Often in the discussions about the FLDS community, I see parallels drawn to the Old Order Amish Communities across the country. And, there are many legitimate parallels to be drawn.
They are both relatively closed communities. They both have a dress code that stands out. They have both shunned many of the typical amenities of modern life. Both groups are known for being hard working, industrious people. Both groups have very strong patriarchal cultures. Both groups have very strict religious tenets and expectations of their followers. Both groups work toward self sufficiency.
The similarities go on and on....
I want to talk about one stark difference that came to my attention recently.

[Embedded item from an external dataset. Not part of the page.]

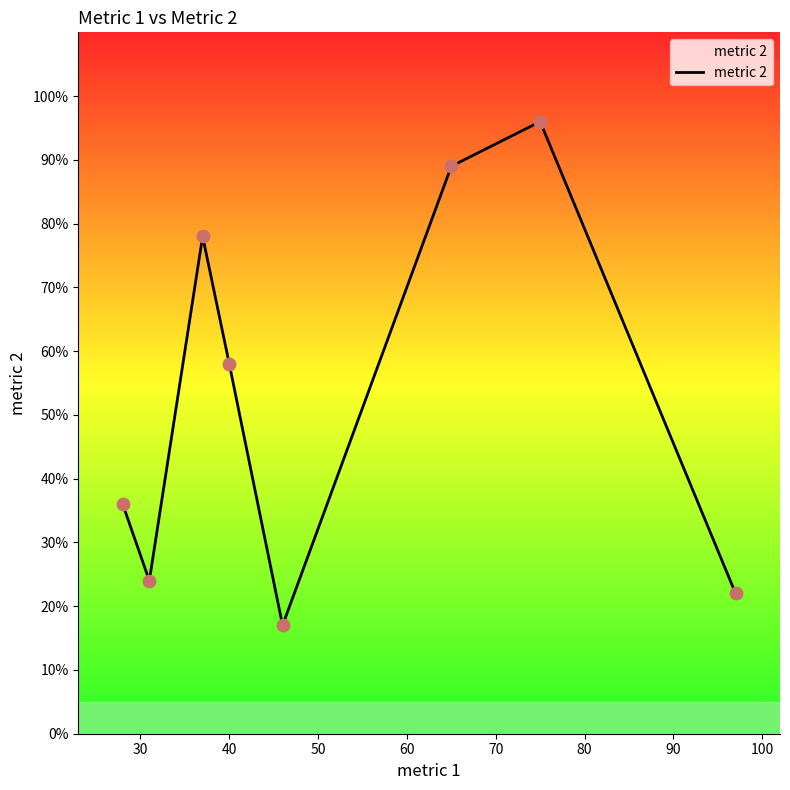

What is the minimum value shown in the chart?

17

Lancaster County, and the surrounding area, is a hub of tourism. Particularly in the nicer weather months. It is rolling hills and family farms and small hamlets and towns. It is green and lush and dotted with old covered bridges. Horses and buggies from the Amish Community are regularly seen on the roads and in parking lots. Tourists are often family groups, full of happy children and smiling adults, out for a day in the country. There are many Amish and Mennonite run businesses, and Amish farms are easy to spot with their big windmills, and absence of electrical wires and cables going to their homes and barns.
At the big 'farmers market' and large flea markets, there are many Amish vendors and the tourists flock to them, happy to say hello and stare in a mix of curiosity and friendliness at the old fashioned clothing. They ask questions, full of admiration, about the 'simpler way of life'. There is no animosity.
There is a working replica of an Amish farm that tourists flock to and love. They treat the rooms and property with a great deal of respect. There is a waiting list to be allowed to be a volunteer helping with the care and maintenance of the farm.
Yesterday I had a note from a friend of mine who lives in the twin towns. In "Shortcreek". She was telling me how nice the spring weather they are having is. How all of the children have "Spring Fever". She was telling me about the big, tall, beautiful, but prickly, flowers she is planting all along the front of her yard. She told me they will help hide the fence and give better cover for her children from the staring eyes of the angry, hostile strangers that drive through their hometown.
It struck me square between the eyes and deep into my heart, that the comparison to the Amish had a very stark ending.